Start of Provided data

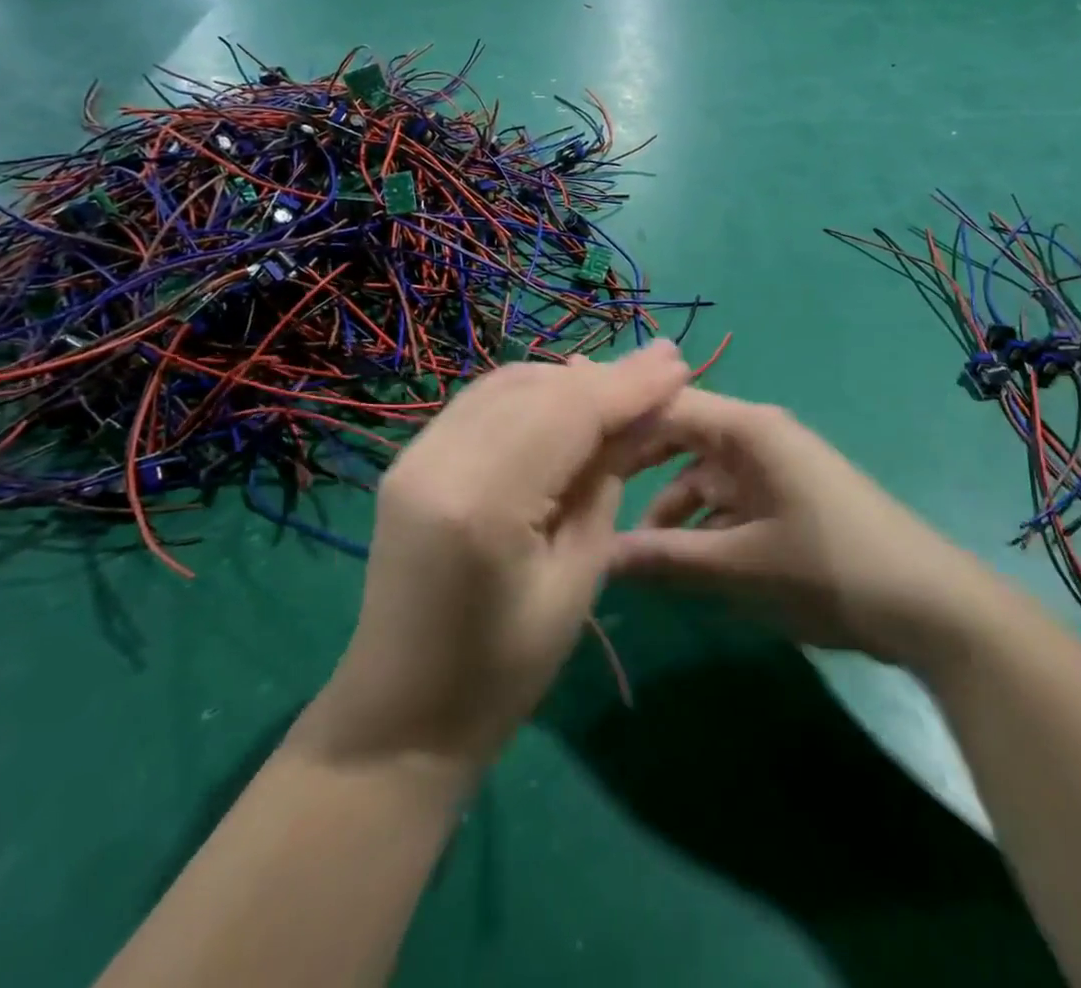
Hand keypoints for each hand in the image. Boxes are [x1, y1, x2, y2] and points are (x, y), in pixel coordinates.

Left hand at [296, 342, 690, 768]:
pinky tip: (565, 401)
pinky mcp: (409, 459)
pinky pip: (481, 403)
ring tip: (622, 385)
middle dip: (603, 376)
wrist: (403, 715)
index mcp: (483, 504)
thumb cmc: (506, 671)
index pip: (568, 414)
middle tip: (661, 367)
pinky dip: (531, 393)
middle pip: (537, 389)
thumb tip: (642, 414)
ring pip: (506, 385)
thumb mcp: (577, 578)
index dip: (628, 385)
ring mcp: (414, 456)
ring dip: (568, 380)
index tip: (678, 364)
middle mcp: (438, 461)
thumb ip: (605, 482)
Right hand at [609, 390, 981, 661]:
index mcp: (749, 429)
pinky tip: (683, 562)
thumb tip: (597, 555)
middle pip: (681, 437)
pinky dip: (702, 525)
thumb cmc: (829, 569)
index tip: (573, 453)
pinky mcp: (786, 499)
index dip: (620, 424)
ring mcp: (774, 468)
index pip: (668, 405)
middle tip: (590, 497)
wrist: (929, 607)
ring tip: (635, 552)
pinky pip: (728, 500)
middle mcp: (758, 436)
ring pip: (702, 475)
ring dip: (670, 508)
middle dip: (638, 468)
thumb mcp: (740, 566)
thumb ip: (666, 558)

End of Provided data

About this exercise: In the records above, locate the lines holding the word "index". Copy each of them.

Result of the exercise:
index mcp: (483, 504)
index pip: (568, 414)
index dip: (628, 385)
index tip: (678, 364)
index mcp: (749, 429)
index tip: (573, 453)
index dip: (620, 424)
index pip: (668, 405)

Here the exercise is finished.